WHAT IS EXPECTED - Would you print every entry below exactly as written, omitting the images?

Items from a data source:
________________________________________
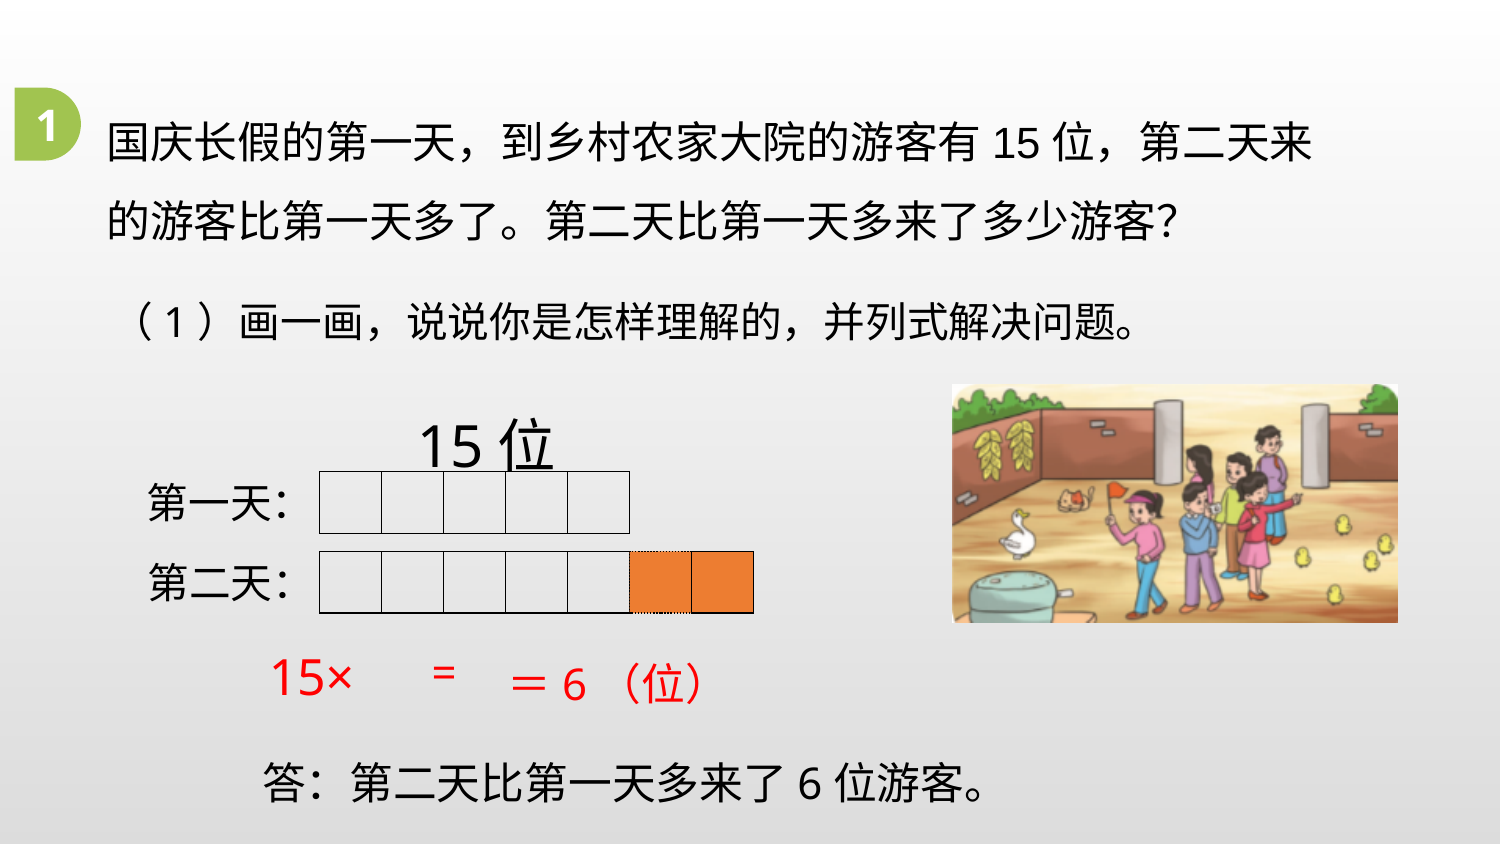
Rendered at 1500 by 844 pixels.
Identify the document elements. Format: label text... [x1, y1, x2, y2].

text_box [319, 471, 630, 534]
text_box ＝6（位） [496, 650, 740, 715]
text_box [630, 551, 691, 614]
text_box （1）画一画，说说你是怎样理解的，并列式解决问题。 [100, 265, 1362, 352]
text_box 第一天： [135, 471, 319, 533]
text_box 答：第二天比第一天多来了6位游客。 [250, 750, 1020, 814]
picture [951, 384, 1398, 623]
text_box 1 [13, 86, 82, 162]
text_box [691, 551, 754, 614]
text_box 15位 [405, 403, 567, 471]
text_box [319, 551, 630, 614]
text_box 第二天： [136, 551, 319, 613]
________________________________________
RESPONSE AREA -
Rendered at 1500 by 844 pixels.
Identify the document elements. Format: label text... [x1, y1, x2, y2].

text_box [319, 471, 630, 534]
text_box ＝6（位） [496, 650, 740, 715]
text_box [630, 551, 691, 614]
text_box （1）画一画，说说你是怎样理解的，并列式解决问题。 [100, 265, 1362, 352]
text_box 第一天： [135, 471, 319, 533]
text_box 答：第二天比第一天多来了6位游客。 [250, 750, 1020, 814]
picture [951, 384, 1398, 623]
text_box 1 [13, 86, 82, 162]
text_box [691, 551, 754, 614]
text_box 15位 [405, 403, 567, 471]
text_box [319, 551, 630, 614]
text_box 第二天： [136, 551, 319, 613]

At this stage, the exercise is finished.